A part of our project takes place at the VUmc which enables us to use more advanced computers and enables us to discuss and cooperate with the experts of the 3D innovation lab.
To proceed with the tests we needed more knowledge about (ear) cartilage and the problem with surgery of damaged ears. Therefore we went through several papers including the topics:
- Different types of ear cartilage and other bone structures & their functions
- Development of the external ear (pinna) (embryology stage)
- Developments & procedure of reconstruction surgery techiques
- 3D techniques used to print ear-scaffolds
- 3D printing used and future advantages in the health sector
- Notions: Scaffold, Lattice, Chondrytes, Perichondrium
- Problem with damaged ears and currently used procedures
Read more about the anatomy of the ear concerning the research focus in About Cartilage.
On the first Friday (25th of September) we were invited to the VUmc in Amsterdam.They introduced us to their 3D Innovation lab which is managed by the jaw-surgery-department.

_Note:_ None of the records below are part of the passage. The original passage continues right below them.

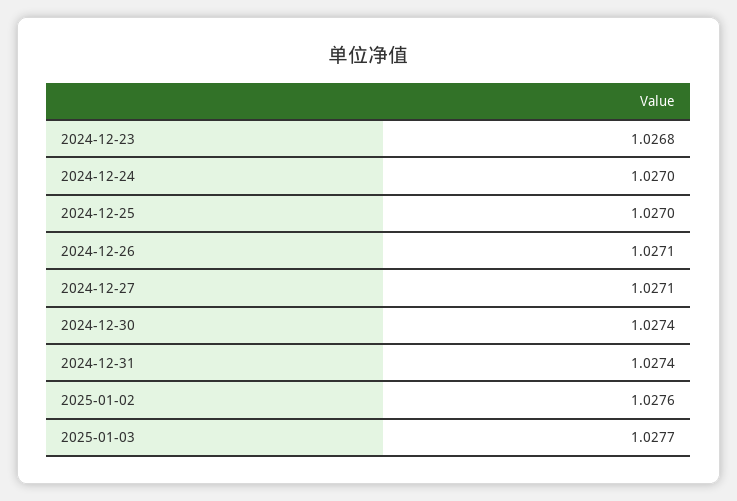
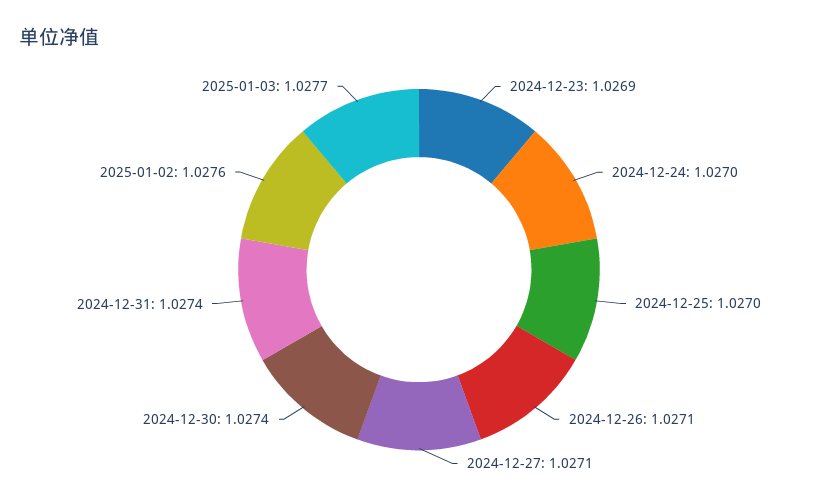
2024-12-23: 1.0268 -> 1.0269

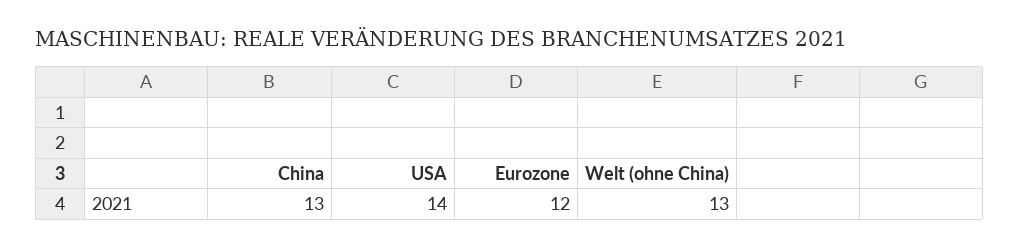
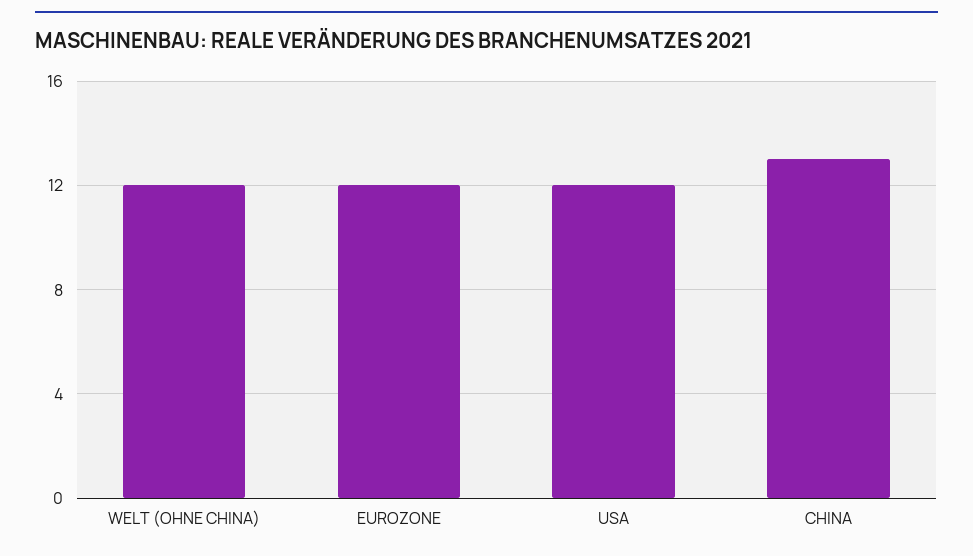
USA: 14 -> 12
Welt (ohne China): 13 -> 12

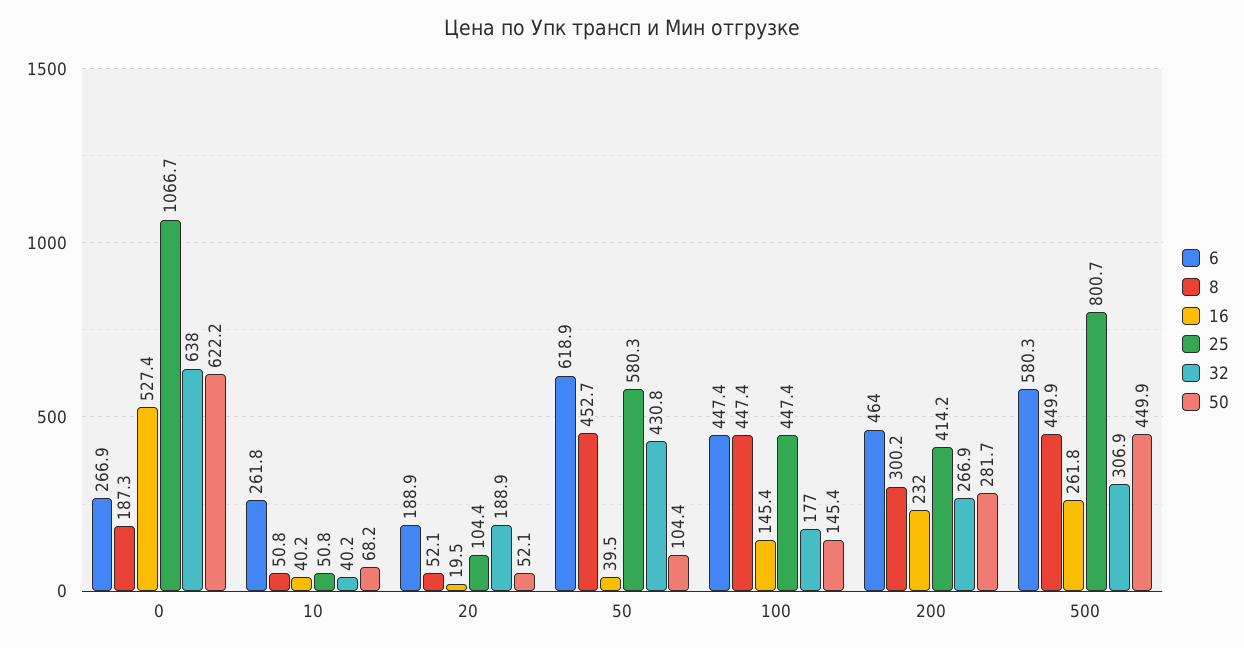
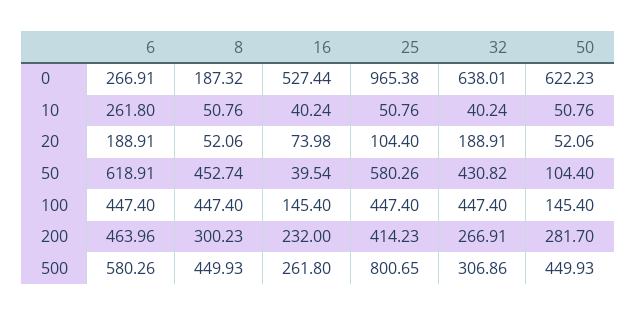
25, 0: 1066.7 -> 965.38
50, 10: 68.2 -> 50.76
16, 20: 19.5 -> 73.98
32, 100: 177 -> 447.4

Different printed models of jaws and skeletons areprinted to test before the actual surgery.
Besides the lab there is also a bio-printer and a ZCorp-like printer. The Bio-printer has three printer heads. One with air, used to generate pressure. A second one for printing bio-gel with cells and the last one prints dissolvable PCL to create a supporting structure/lattice. STL-files don’t work on the printer, so a special biocad program is used with g-codes. In the future they want to develop printers which are sterile.
The ZCorp-like printer prints different layers of plaster-like material, which are merged at specific points by a binding material. The bio-printer prints hydrogel or bio-degradable materials.

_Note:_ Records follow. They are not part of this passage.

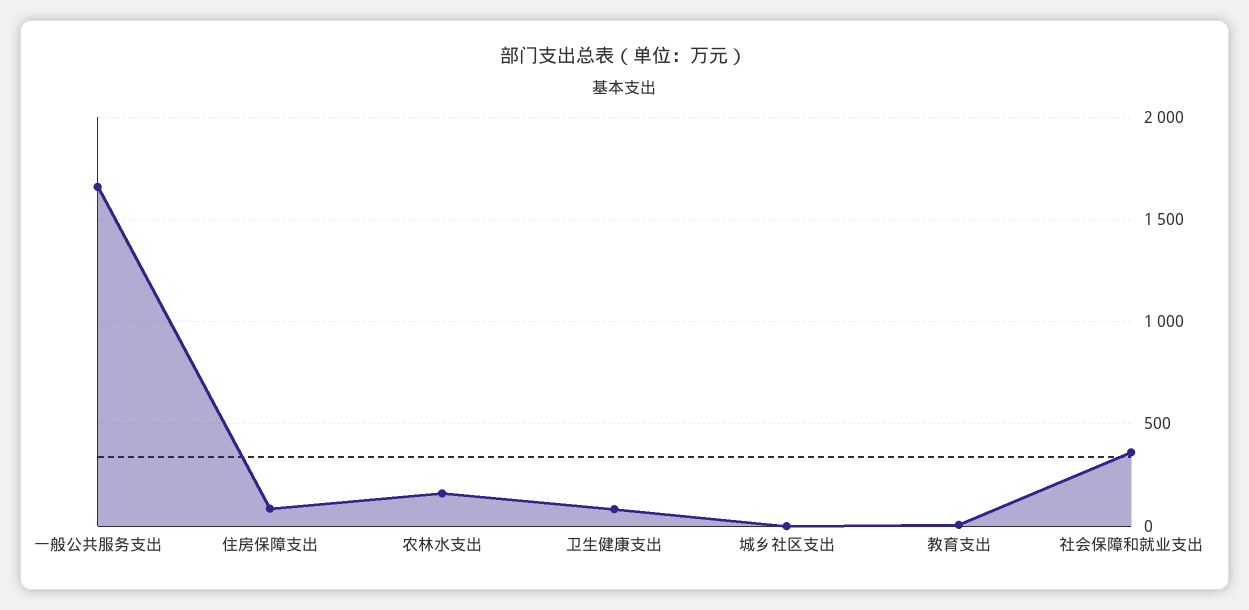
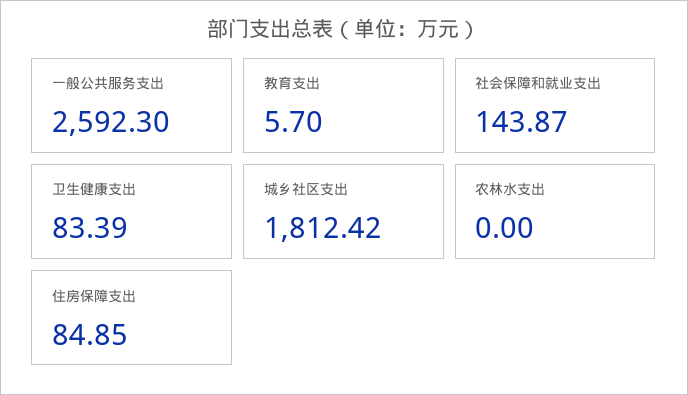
一般公共服务支出: 1650 -> 2592.3
农林水支出: 150 -> 0
城乡社区支出: 0 -> 1812.42
社会保障和就业支出: 350 -> 143.87

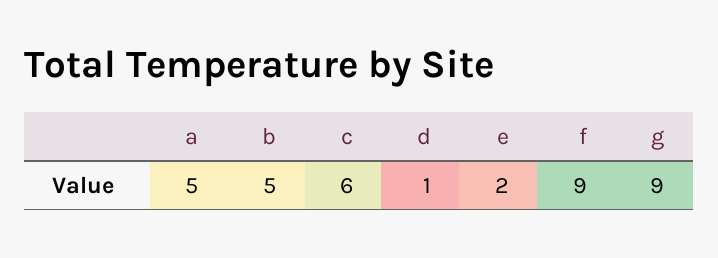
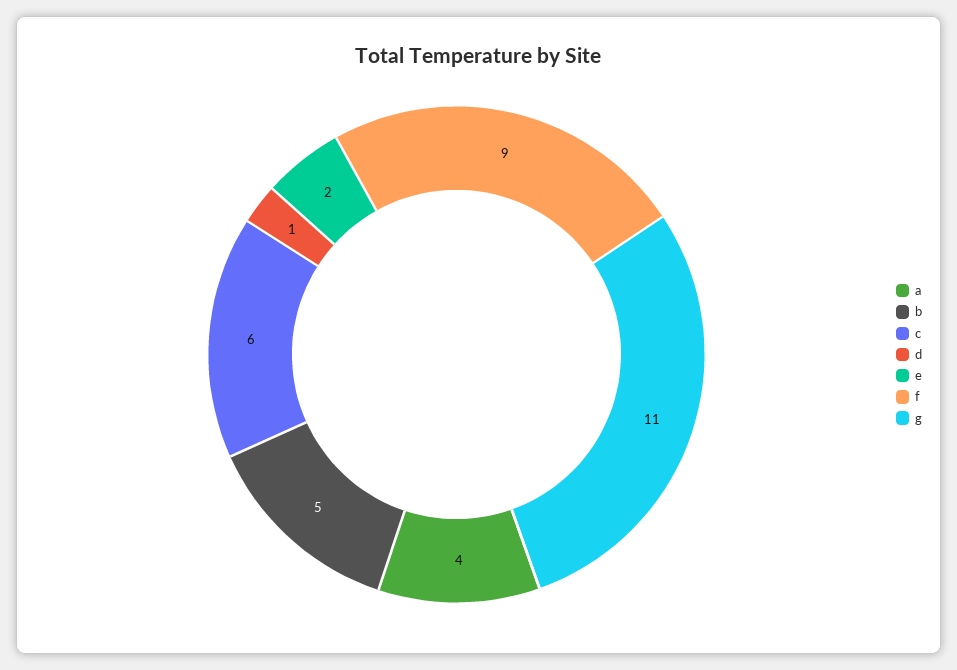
a: 5 -> 4
g: 9 -> 11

Recap – A new approach to ear reconstruction is needed since it is very difficult to create a lasting and realistic ear. 3D printing offers new opportunities to create ear-scaffolds and our task is to do tests with printed matrixes of ear cartilage and to find a general and simplified pattern of the ear cartilage matrix.

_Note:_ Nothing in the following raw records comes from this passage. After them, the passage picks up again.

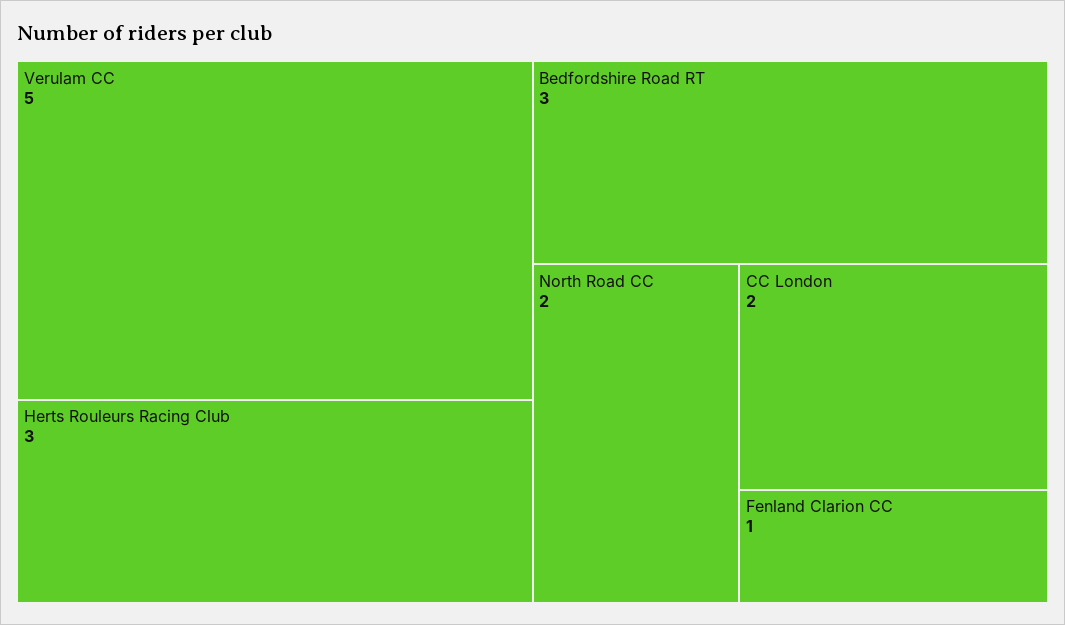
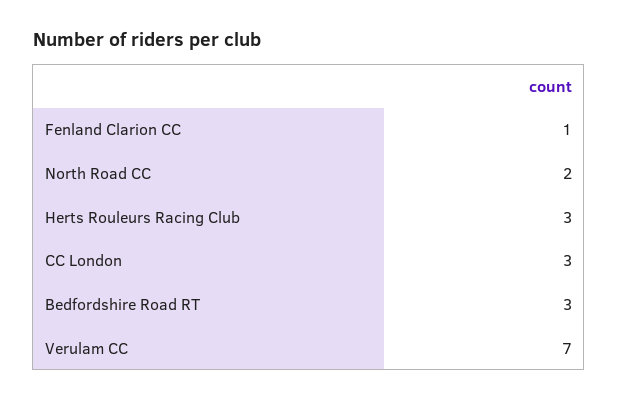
Verulam CC: 5 -> 7
CC London: 2 -> 3

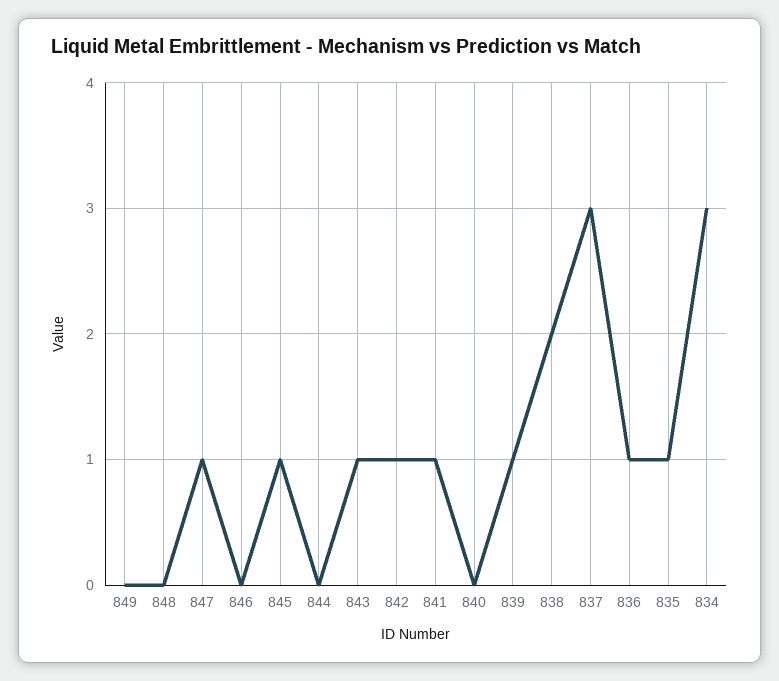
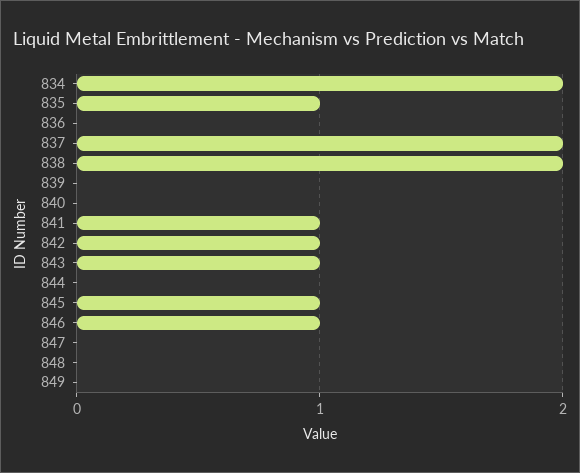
847: 1 -> 0
846: 0 -> 1
839: 1 -> 0
837: 3 -> 2
836: 1 -> 0
834: 3 -> 2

During this day Dafydd Visscher and Ernst-Jan Bos introduced us on the topics and problems of the project and gave us an introduction on the PHD research. Our scaffold should for example mimic real cartilage since cells react differently on different textures/structures and forms. The form of our mimicked (bio-degradable) intercellular ear cartilage should signal the cells to make new ear-cartilage when the mimicked cartilage is broken down. The PCl dissolves in two years, but the cells should start growing a new lattice after only two months. We need to know how ear cartilage differs from other cartilage in function and form for example cartilage present in the nose. Another challenge is to see if we can print two layers that can interconnected. For that we need to do research on how cells are layered. The project has STL-files of CT-scans of ear cartilage available for this. See a 3D-model of this file:
For next week our challenge is to read multiple papers on ear cartilage and ear reconstruction surgery methods. And what are our first ideas on creating this mimicked cartilage? We will also do some starting tests with adapting the STL ear cartilage files.